Ghif's Research Notes

AI Weekly Reading Summary (8 June 2019)


1. Hierarchical Attention Networks for Document Classification

Source: https://www.cs.cmu.edu/~./hovy/papers/16HLT-hierarchical-attention-networks.pdf

Authors: Zichao Yang, Diyi Yang, Chris Dyer, Xiaodong He, Alex Smola, Eduard Hovy

Topics: deep learning, NLP, text classification

Text classification is the process of assigning categories or tags to text according to its content. It is one of the fundamental tasks in NLP with broad applications such as sentiment analysis, spam detection, intent detection, and topic labeling.

About 80% of all information is unstructured, with text being one of the most common types of unstructured data. Many businesses will benefit from robust text classifiers to structure information such as email messages, social media messages, legal documents, web pages, and chat conversations.

This paper proposes a model called Hierarchical Attention Networks (HAN) to classify documents into some labels such as topics or discrete ratings. It is a temporal sequence model that consists of two stacked modules: word and sentence modules, respectively. Each module has an encoding layer followed by an attention layer.

The encoding layer is actualized by bidirectional GRU, a type of recurrent neural networks. “Bidirectional” implies that the sequence model is encouraged to capture both past and future temporal coherences. Attention layer is applied on the top of that, which is a shallow neural network that perfoms a kind of soft-pooling. The output of the attention layer is a weighted linear combination of its input vectors, the weights of which are learned from data. HAN architecture is illustrated below.

HAN architecture

HAN architecture (source: https://medium.com/analytics-vidhya/hierarchical-attention-networks-d220318cf87e)

The model was evaluated over a wide range of datasets such as Yelp reviews, IMBD reviews, Yahoo answers, and Amazon reviews. The results demonstrate that HAN performs significantly better than some previously proposed text classifiers. As a bonus, the weights learned in the attention layers can provide an interesting visualization indicating word and text saliencies.

HAN architecture

2. Combining Knowledge with Deep Convolutional Networks for Short Text Classification

Source: https://www.ijcai.org/proceedings/2017/0406.pdf

Authors: Jin Wang, Zhongyuan Wang, Dawei Zhang, Jun Yan

Short-text classification is a special case of text classification tasks. It has gained substantial interest, especially due to the rise of Internet, mobile, e-Commerce, and social media applications in which the user-generated texts are typically short. Despite the impressive progress in the text classification realm, particularly driven by more advanced text representation engineering and/or learning, there are still some limitations for classifying short texts – below are the verbatim remarks from the paper:

This paper proposes a method that first enrich the information of short texts by utilizing an explicit knowledge base. i.e., by creating association between each short text and its relevant concepts in the knowledge base. It then generates the implicit representation through word embedding learning that incorporates the enriched texts. Futhermore, it also takes into account the character-level representation to acquire more sub-word information such as morphemes, which are non-existent in word-level representations.

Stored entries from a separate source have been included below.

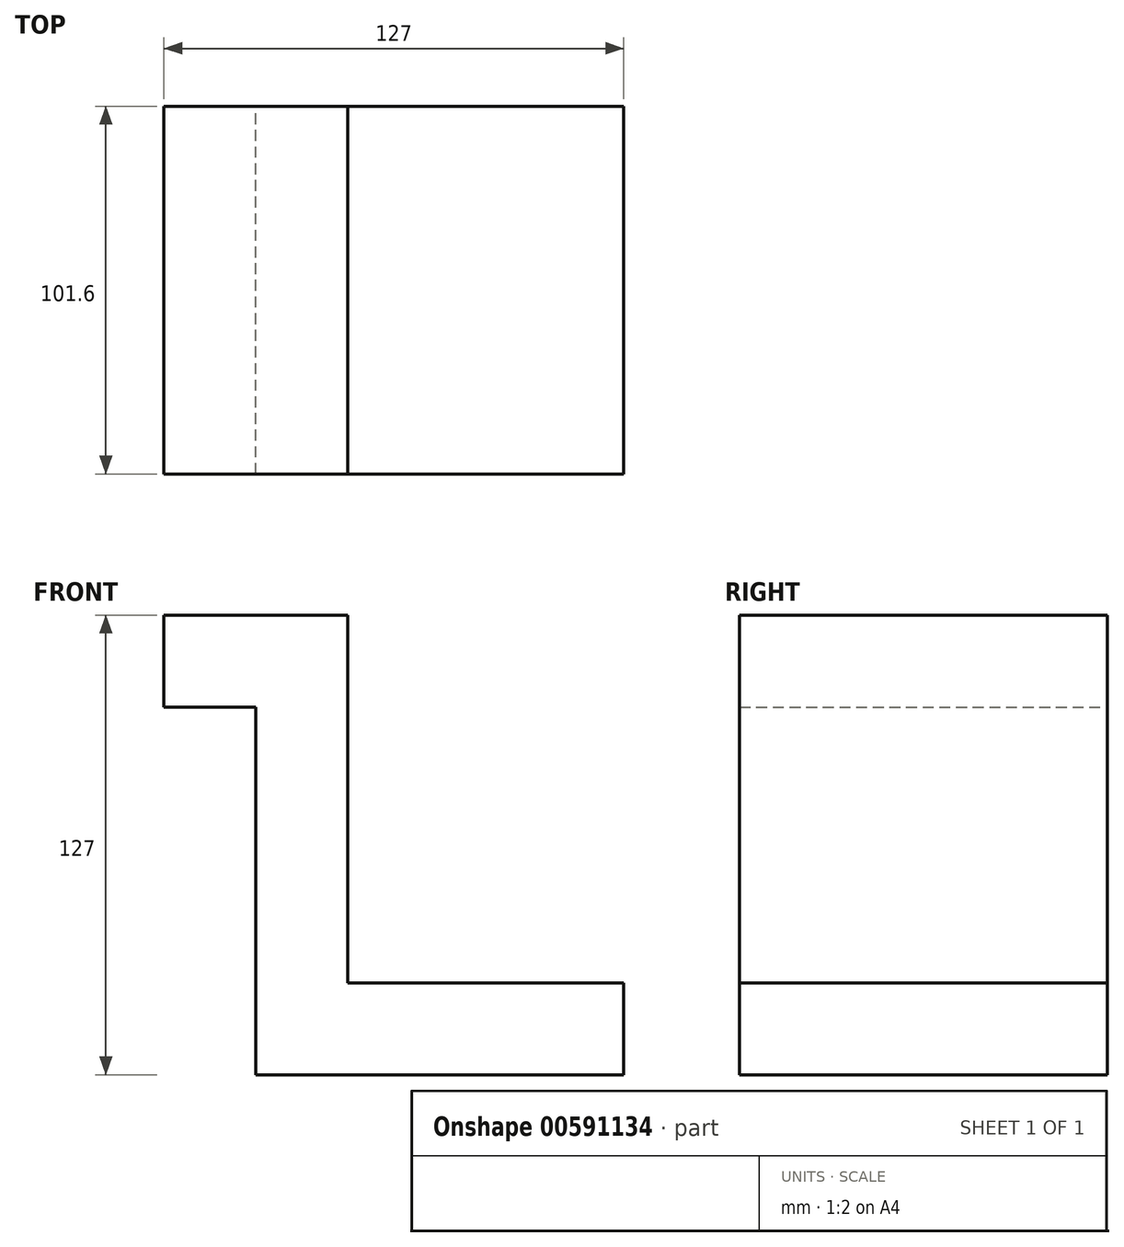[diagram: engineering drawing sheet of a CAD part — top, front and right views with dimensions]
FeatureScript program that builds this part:
annotation { "Feature Type Name" : "Feature", "Feature Type Description" : "" }
export const myFeature = defineFeature(function(context is Context, id is Id, definition is map)
    precondition{}
    {
        {
            var Q0;
            Q0=qCreatedBy(makeId("Front.planeOp"),FACE);
            var sketch = newSketch(context, id + "F0", { "sketchPlane" : qUnion([Q0])});
            skLineSegment(sketch, "E0", {"start": v(0, 0) * mm, "end": v(-76.2, 0) * mm});
            skLineSegment(sketch, "E1", {"start": v(-76.2, 0) * mm, "end": v(-76.2, 101.6) * mm});
            skLineSegment(sketch, "E2", {"start": v(-76.2, 101.6) * mm, "end": v(-127, 101.6) * mm});
            skLineSegment(sketch, "E3", {"start": v(-127, 101.6) * mm, "end": v(-127, 76.2) * mm});
            skLineSegment(sketch, "E4", {"start": v(-127, 76.2) * mm, "end": v(-101.6, 76.2) * mm});
            skLineSegment(sketch, "E5", {"start": v(-101.6, 76.2) * mm, "end": v(-101.6, 0) * mm});
            skLineSegment(sketch, "E6", {"start": v(-101.6, 0) * mm, "end": v(-101.6, -25.4) * mm});
            skLineSegment(sketch, "E7", {"start": v(-101.6, -25.4) * mm, "end": v(0, -25.4) * mm});
            skLineSegment(sketch, "E8", {"start": v(0, -25.4) * mm, "end": v(0, 0) * mm});
            skSolve(sketch);
        }
        {
            var Q0;
            Q0=makeQuery(id+"F0.imprint","IMPRINT",FACE,{"disambiguationData":[TD([[makeQuery(id+"F0.imprint","IMPRINT",EDGE,{"derivedFrom":sQuery(id+"F0.wireOp",EDGE,"E0")}),1.0]])]});
            extrude(context, id + "F1", {"entities" : qUnion([Q0]), "depth" : 101.6 * mm, "offsetDistance" : 25.4 * mm});
        }
    });
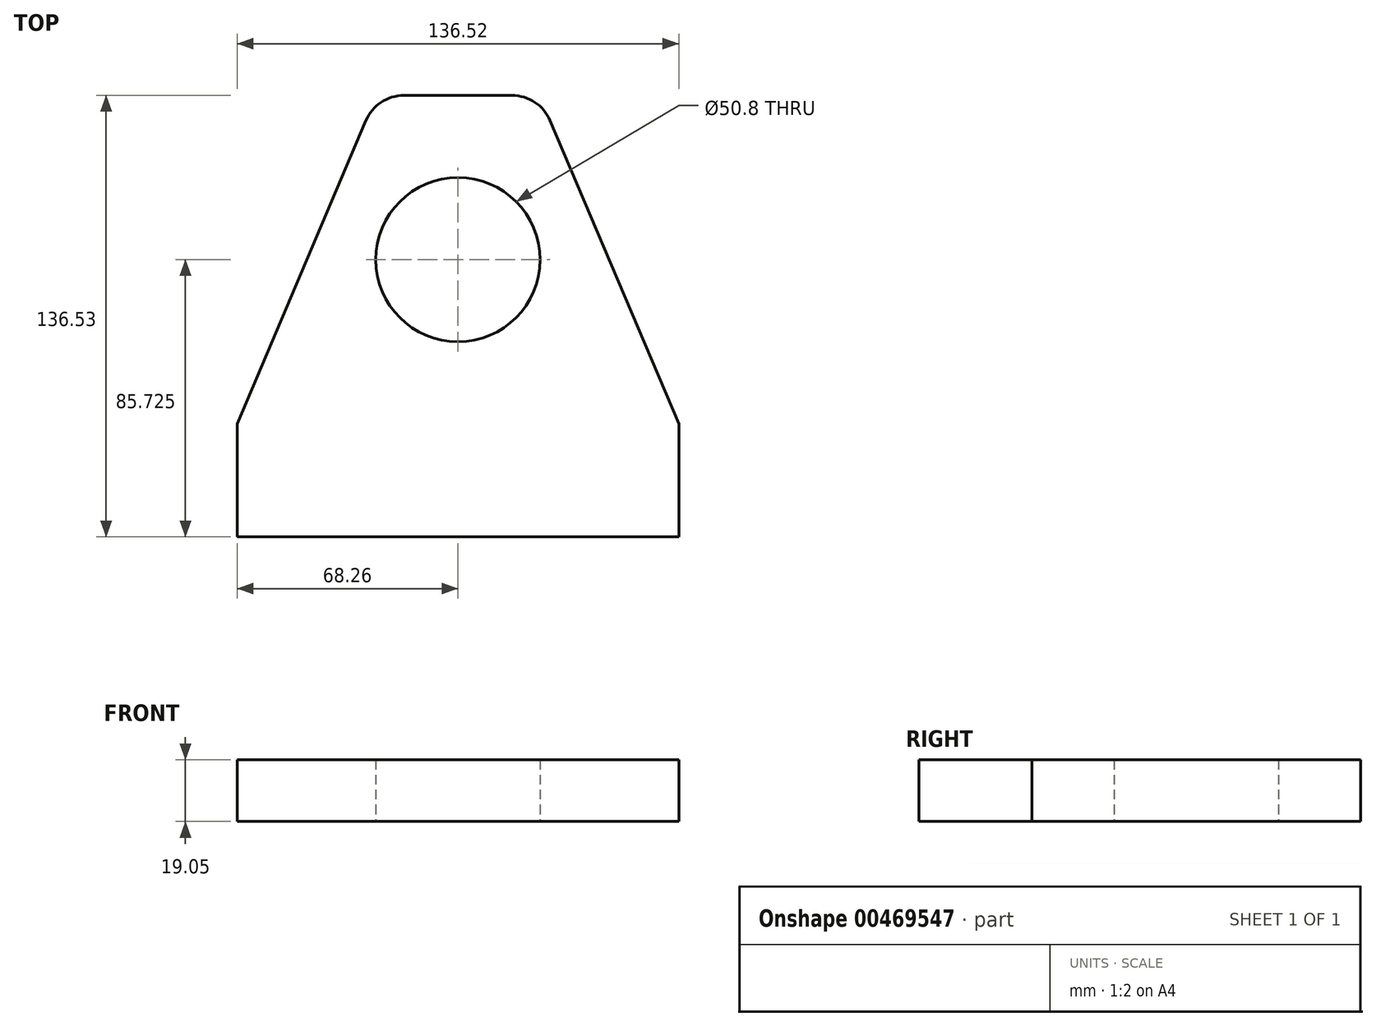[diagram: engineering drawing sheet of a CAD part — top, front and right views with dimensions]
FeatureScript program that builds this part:
annotation { "Feature Type Name" : "Feature", "Feature Type Description" : "" }
export const myFeature = defineFeature(function(context is Context, id is Id, definition is map)
    precondition{}
    {
        {
            var Q0;
            Q0=qCreatedBy(makeId("Top.planeOp"),FACE);
            var sketch = newSketch(context, id + "F0", { "sketchPlane" : qUnion([Q0])});
            skLineSegment(sketch, "E0", {"start": v(-68.26, 0) * mm, "end": v(68.26, 0) * mm});
            skLineSegment(sketch, "E1", {"start": v(68.26, 0) * mm, "end": v(68.26, 34.92) * mm});
            skLineSegment(sketch, "E2", {"start": v(68.26, 34.93) * mm, "end": v(28.42, 128.79) * mm});
            skLineSegment(sketch, "E3", {"start": v(16.73, 136.53) * mm, "end": v(-16.73, 136.53) * mm});
            skLineSegment(sketch, "E4", {"start": v(-28.42, 128.79) * mm, "end": v(-68.26, 34.92) * mm});
            skLineSegment(sketch, "E5", {"start": v(-68.26, 34.92) * mm, "end": v(-68.26, 0) * mm});
            skCircle(sketch, "E6", {"center": v(0, 85.73) * mm, "radius": 25.4 * mm});
            skPoint(sketch, "E7.visualSharp", {"position": v(-25.14, 136.53) * mm});
            skArc(sketch, "E7.filletArc", {"start": v(-16.73, 136.52) * mm, "mid": v(-23.74, 134.42) * mm, "end": v(-28.42, 128.79) * mm});
            skPoint(sketch, "E8.visualSharp", {"position": v(25.14, 136.53) * mm});
            skArc(sketch, "E8.filletArc", {"start": v(28.42, 128.79) * mm, "mid": v(23.74, 134.42) * mm, "end": v(16.73, 136.53) * mm});
            skSolve(sketch);
        }
        {
            var Q0;
            Q0 = qSketchRegion(id + "F0", true);
            extrude(context, id + "F1", {"entities" : qUnion([Q0]), "depth" : 19.05 * mm, "offsetDistance" : 25.4 * mm});
        }
    });
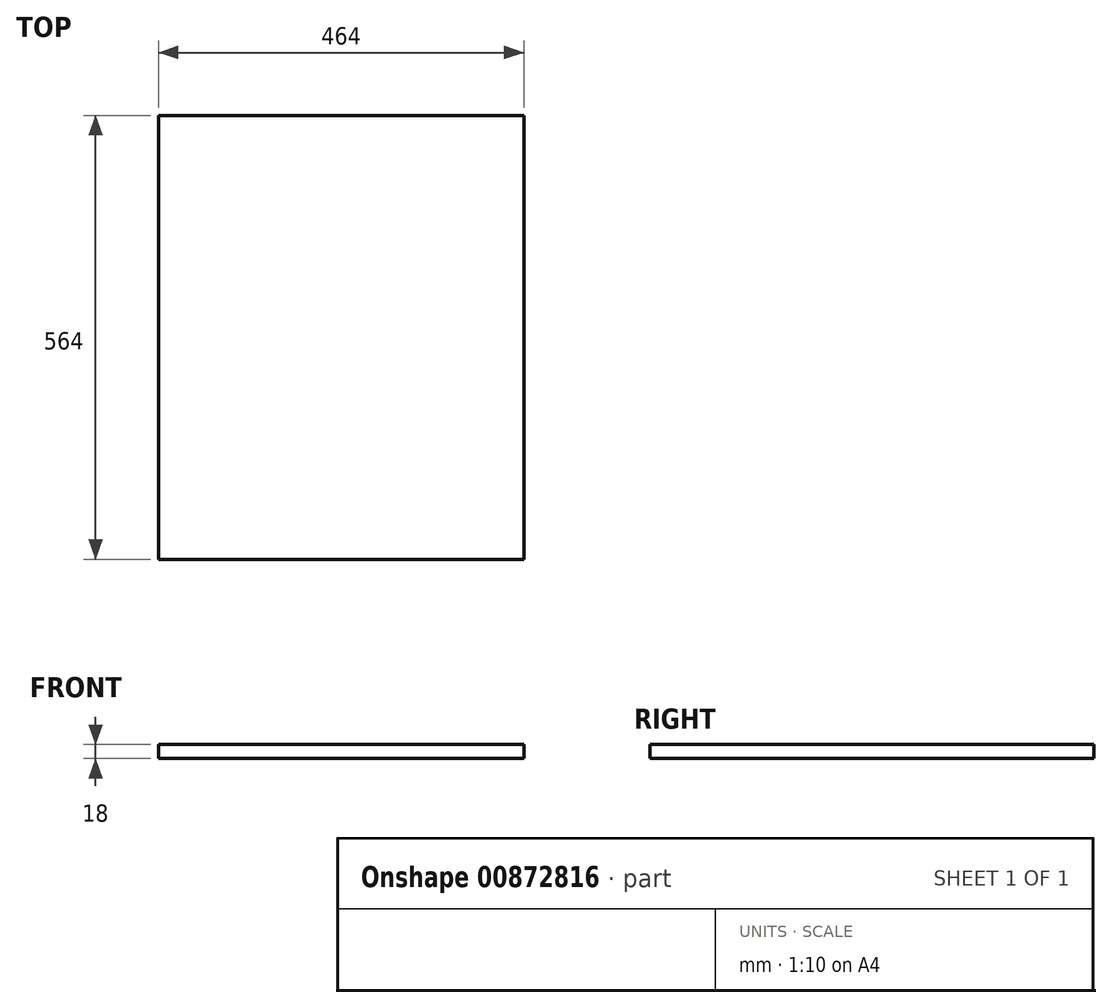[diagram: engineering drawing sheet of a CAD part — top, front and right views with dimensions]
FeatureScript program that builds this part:
annotation { "Feature Type Name" : "Feature", "Feature Type Description" : "" }
export const myFeature = defineFeature(function(context is Context, id is Id, definition is map)
    precondition{}
    {
        {
            var Q0;
            Q0=qCreatedBy(makeId("Top.planeOp"),FACE);
            var sketch = newSketch(context, id + "F0", { "sketchPlane" : qUnion([Q0])});
            skLineSegment(sketch, "E0.bottom", {"start": v(232, -282) * mm, "end": v(-232, -282) * mm});
            skLineSegment(sketch, "E0.top", {"start": v(232, 282) * mm, "end": v(-232, 282) * mm});
            skLineSegment(sketch, "E0.left", {"start": v(232, -282) * mm, "end": v(232, 282) * mm});
            skLineSegment(sketch, "E0.right", {"start": v(-232, -282) * mm, "end": v(-232, 282) * mm});
            skPoint(sketch, "E0.middle", {"position": v(0, 0) * mm});
            skSolve(sketch);
        }
        {
            var Q0;
            Q0 = qSketchRegion(id + "F0", true);
            extrude(context, id + "F1", {"entities" : qUnion([Q0]), "depth" : 18 * mm, "offsetDistance" : 25 * mm});
        }
    });
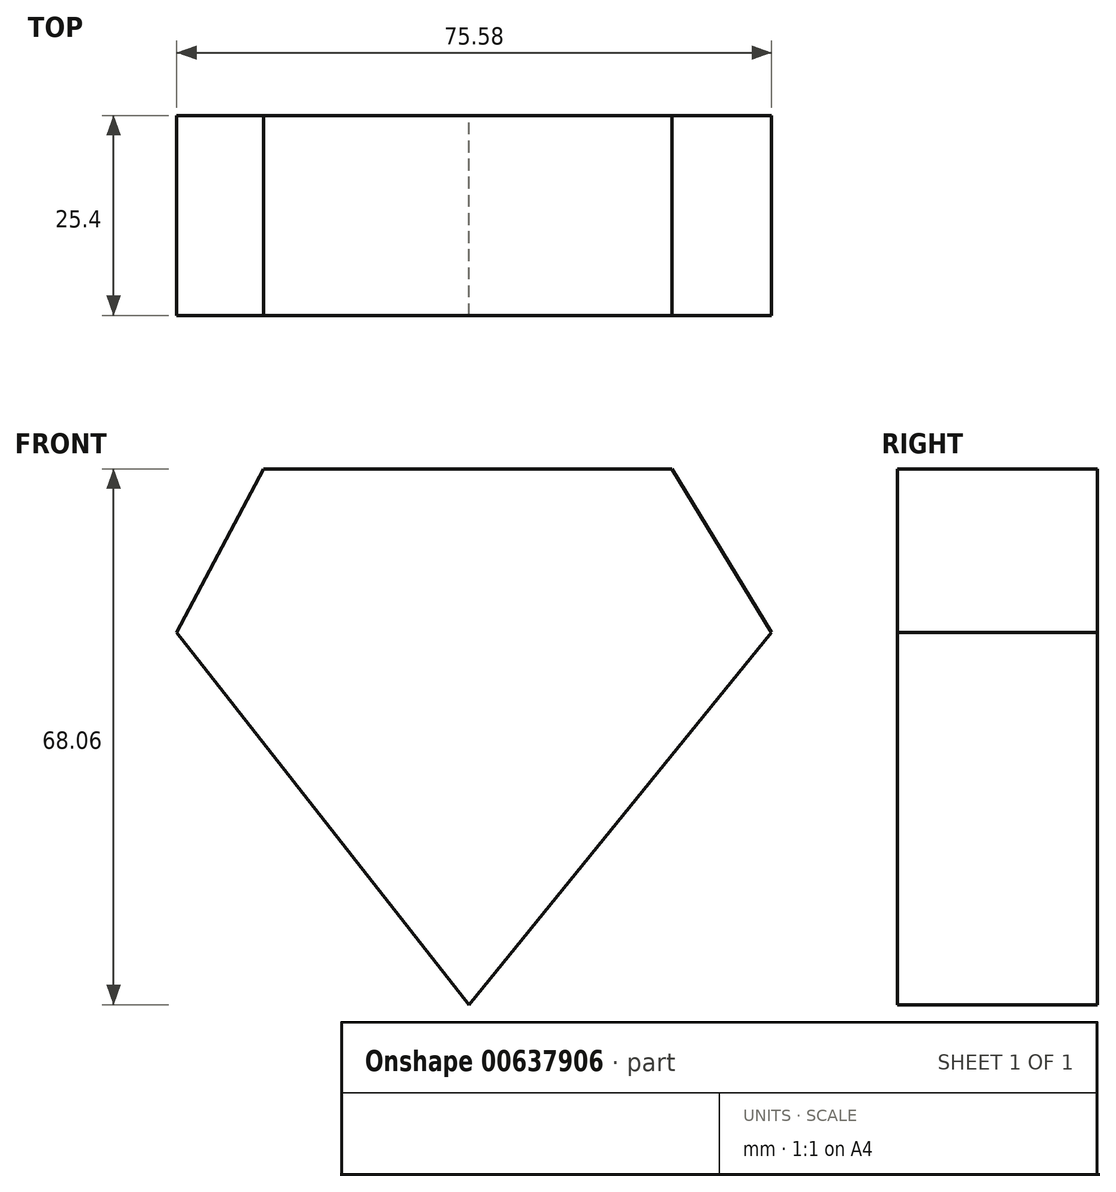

The resulting model architecture is shown in the figure below, which is named as Knowledge Powered Convolutional Neural Network (KPCNN). The model consists of two sub-networks: 1) word-level CNN and 2) character-level CNN, which are trained jointly in the context of end-to-end classification tasks. The word-level CNN is equipped with word embedding layer pretrained from the enriched texts: words and their concepts – the embedding layer is kept being static during the joint training. Meanwhile, the character-level CNN does not have pre-trained embedding layer and, therefore, during the joint training its parameters are updated.

KPCNN architecture

The method was evaluated on several benchmarks for short text classification tasks such as TREC, Twitter, AG news, Bing, and Movie Review. The results show its superiority over some other state-of-the-art methods.

3. How can AI revive retail

Source: https://www.juniperresearch.com/document-library/white-papers/how-ai-can-revive-retail

Authors: Juniper Research

Topics: artificial intelligence, retail

This whitepaper presents a study from Juniper Research about the impact of AI services in retail. Under a premise that retailers must adopt AI solutions to save them from the advanced competition, the global spending in adopting AI technologies by retailers is estimated to increase by 230% between 2019 and 2023 – from \(\$3.6\) billion in 2019 to \(\$12\) billion by 2023. Juniper expects over 325,000 retailers to adopt AI technology over the period.

AI adoption spending in retail

Some AI areas of interest that have the potential to revive retail are as follows:

The use of AI for demand forecasting will prove to be a key retailer’s demand. This will be an opportunity for AI vendors in providing that need, with revenues reaching \(\$3\) billion by 2023, up from \(\$760\) million in 2019. Demand forecasting will be essential to enable an effective omnichannel experience and drive higher margins.